Clinicians are becoming more and more aware that concepts such as focus of patient centred care brings with it patient participation in shared decision making.1-3 However, we know those issues are not always consistently prioritized and applied in our care. Not addressing these considerations can be especially challenging in the end-of-life context.
Caring for people across the last year of life as well as those who are actively dying is becoming an expectation across the health system. In 2014, the World Health Assembly passed a resolution calling for member states to strengthen the field of palliative care as a component of comprehensive care across the life course. This resolution highlighted the importance of has always acknowledged that the patient and their family caregiver are the ‘unit of care’ and as such encouraged shared decision making, particularly when ‘goals of care’ are being discussed.4Despite this philosophy of care, gaps remain across acute care, primary care and, as it now appears, also in specialist palliative care. End-of-life is a time of great uncertainty for the patient and their family and for clinicians this often means they are being available across the whole of the health system including primary and community care.5 However, uncomfortable questions are emerging that suggest that sometimes as health professionals we do not feel comfortable or able to handle these issues. But patients are there, every day, expecting the best care from us. Are we mindful of what they are looking for and are we equipped to meet their needs as health professionals and as a health system?
If health care systems are not meeting the needs of their population, people will find others to provide care, advocate and fill in the gaps in care. In some countries a new role in the end-of-life space is emerging: the death doula. The term “doula” is a Greek word meaning a woman caregiver.6
Better known in their work in birthing,7 this informal role has been adapted into contemporary models of care such as illness doulas,8 delirium doulas9 and cancer care doulas.10
Following this trend in changing models of care, doulas are now emerging in the end-of-life domain.
Death doulas are working with people at the end of life in varied roles that are not well understood, and can be described as similar to that of “an eldest daughter” or to a role that has similarities to specialist palliative care nurses. It includes conversation and education about disease and end-of-life, discussion of goals of care, advocating patient and family preferences and provides psychological and spiritual resources.11
The death doula role was also described as a non-medical care worker that emphasizes personal happiness and satisfaction rather than an extension of life; accompaniment based on intimate human relations; integrated care that encompasses
the physical, emotional, social and spiritual facets of the dying person. The aim is to give patients and families a sense of control, increasing confidence in decision-making, decreasing stress and increasing peace and tranquility.12
It could also provide the patient and their families with more time dedicated to care and support than is able to be provided by health professionals.12 Actually, supporting families is an important part of the doula role, as is providing them with information to help navigate the healthcare system, the disease and death itself.

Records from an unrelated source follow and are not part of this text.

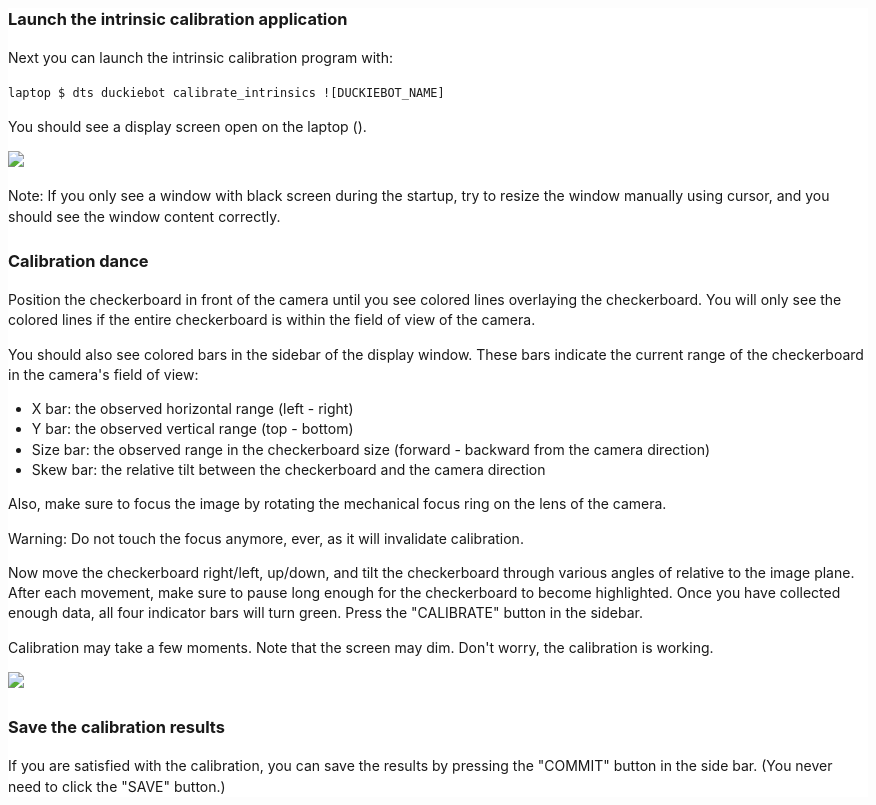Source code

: ### Launch the intrinsic calibration application

Next you can launch the intrinsic calibration program with:

    laptop $ dts duckiebot calibrate_intrinsics ![DUCKIEBOT_NAME]
    

You should see a display screen open on the laptop ([](#fig:intrinsic_callibration_pre)).

<div figure-id="fig:intrinsic_callibration_pre" figure-caption="">
     <img src="intrinsic_callibration_pre.png" style='width: 30em'/>
</div>

Note: If you only see a window with black screen during the startup, try to resize the window manually using cursor, and you should see the window content correctly. 

### Calibration dance

Position the checkerboard in front of the camera until you see colored lines
overlaying the checkerboard. You will only see the colored lines if the entire
checkerboard is within the field of view of the camera.

You should also see
colored bars in the sidebar of the display window. These bars indicate the
current range of the checkerboard in the camera's field of view:

- X bar: the observed horizontal range (left - right)
- Y bar: the observed vertical range (top - bottom)
- Size bar: the observed range in the checkerboard size (forward - backward from the camera direction)
- Skew bar: the relative tilt between the checkerboard and the camera direction

Also, make sure to focus the image by rotating the mechanical focus ring on the lens of the camera.

Warning: Do not touch the focus anymore, ever, as it will invalidate calibration.


Now move the checkerboard right/left, up/down, and tilt the checkerboard
through various angles of relative to the image plane. After each movement,
make sure to pause long enough for the checkerboard to become highlighted. Once
you have collected enough data, all four indicator bars will turn green. Press
the "CALIBRATE" button in the sidebar.

Calibration may take a few moments. Note that the screen may dim. Don't worry, the calibration is working.

<div figure-id="fig:intrinsic_calibration_calibratestep" figure-caption="">
 <img src="intrinsic_calibration_calibratestep.png" style='width: 30em'/>
</div>



### Save the calibration results

If you are satisfied with the calibration, you can save the results by pressing the "COMMIT" button in the side bar. (You never need to click the "SAVE" button.)
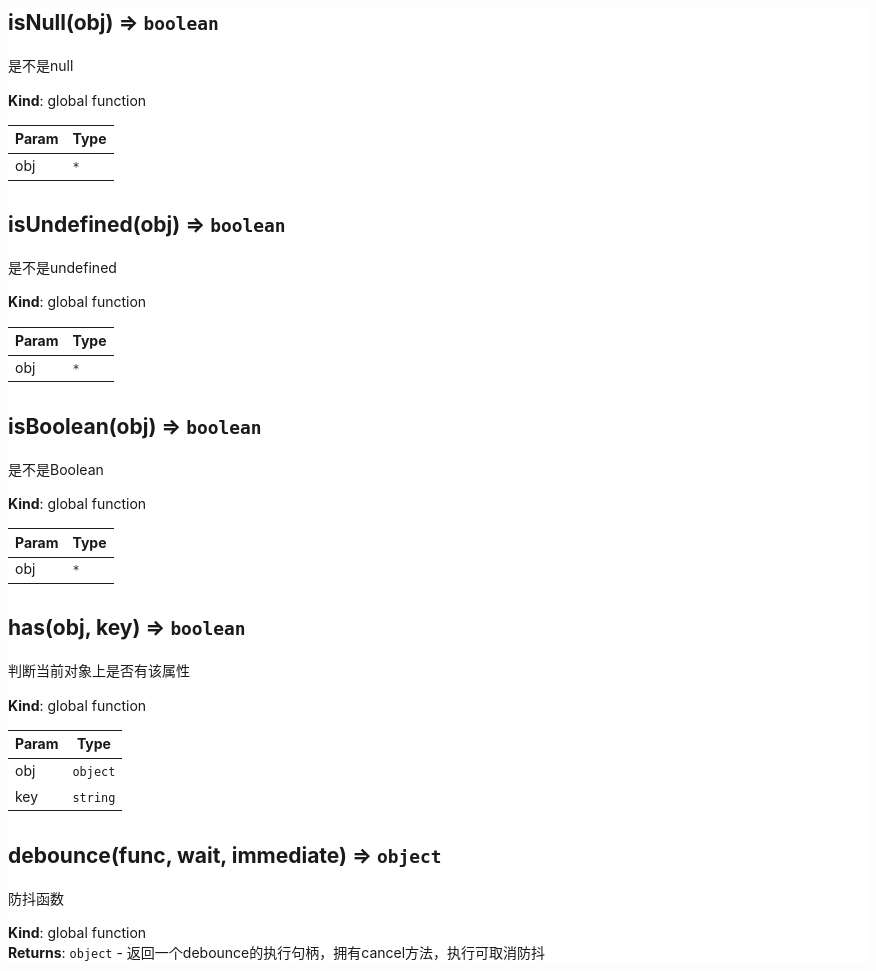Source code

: <a name="isNull"></a>

## isNull(obj) ⇒ <code>boolean</code>
是不是null

**Kind**: global function  

| Param | Type |
| --- | --- |
| obj | <code>\*</code> | 

<a name="isUndefined"></a>

## isUndefined(obj) ⇒ <code>boolean</code>
是不是undefined

**Kind**: global function  

| Param | Type |
| --- | --- |
| obj | <code>\*</code> | 

<a name="isBoolean"></a>

## isBoolean(obj) ⇒ <code>boolean</code>
是不是Boolean

**Kind**: global function  

| Param | Type |
| --- | --- |
| obj | <code>\*</code> | 

<a name="has"></a>

## has(obj, key) ⇒ <code>boolean</code>
判断当前对象上是否有该属性

**Kind**: global function  

| Param | Type |
| --- | --- |
| obj | <code>object</code> | 
| key | <code>string</code> | 

<a name="debounce"></a>

## debounce(func, wait, immediate) ⇒ <code>object</code>
防抖函数

**Kind**: global function  
**Returns**: <code>object</code> - 返回一个debounce的执行句柄，拥有cancel方法，执行可取消防抖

The arrival of a role such as a death doula appears to have come from the need of empowerment during the dying process, giving alternatives to the current modern clinical approach, with a shift directed towards awareness and choice. It seems to have been created by the patients’ need to promote balance in their dying process; preventing or stopping excessive medicalization of end-of-life care, thus bringing meaning and spiritual comfort. They also help to organize alternative funeral celebrations, personalizing them and giving them special significance.
The relation between death doulas and health systems are not very well established, but some authors say there is some overlap with health professionals’ roles, more specifically that of specialist palliative care nurses13 and even specialist supportive community care workers. They are more commonly seen, however, as a supplement for the care provided by the multidisciplinary palliative care team.14
They may not see the need to work with or alongside healthcare professionals, and indeed this may not be warranted.
It should also be considered that there are roles that patients, caregivers, and families do not want their health professionals to fill, or roles that they do not see as that undertaken by a health professional. Steinhauser et al studied the factors deemed to be important by patients as to what supports a good death.15
Patients identified the need to have physicians who are comfortable talking about death and dying and who are someone with whom a patient can express their own personal fears. While physical care is crucial and ranked as important
by patients, they view their end-of-life with broader psychosocial and spiritual meaning. In order to prevent unmet needs in their illness experience, they require supportive health care professionals who can communicate openly and
who can focus on the broader psychosocial issues.16
The emerging role of the death doula appears to reflect a desire for different approaches and ways of caring at the end-of-life.17 Such new roles remind us as health professionals that our practice needs to reflect the patients´ needs and desires, including their psychosocial and spiritual dimensions.
In a time of increasing care demands, this new role may help health systems to better support dying people and their families.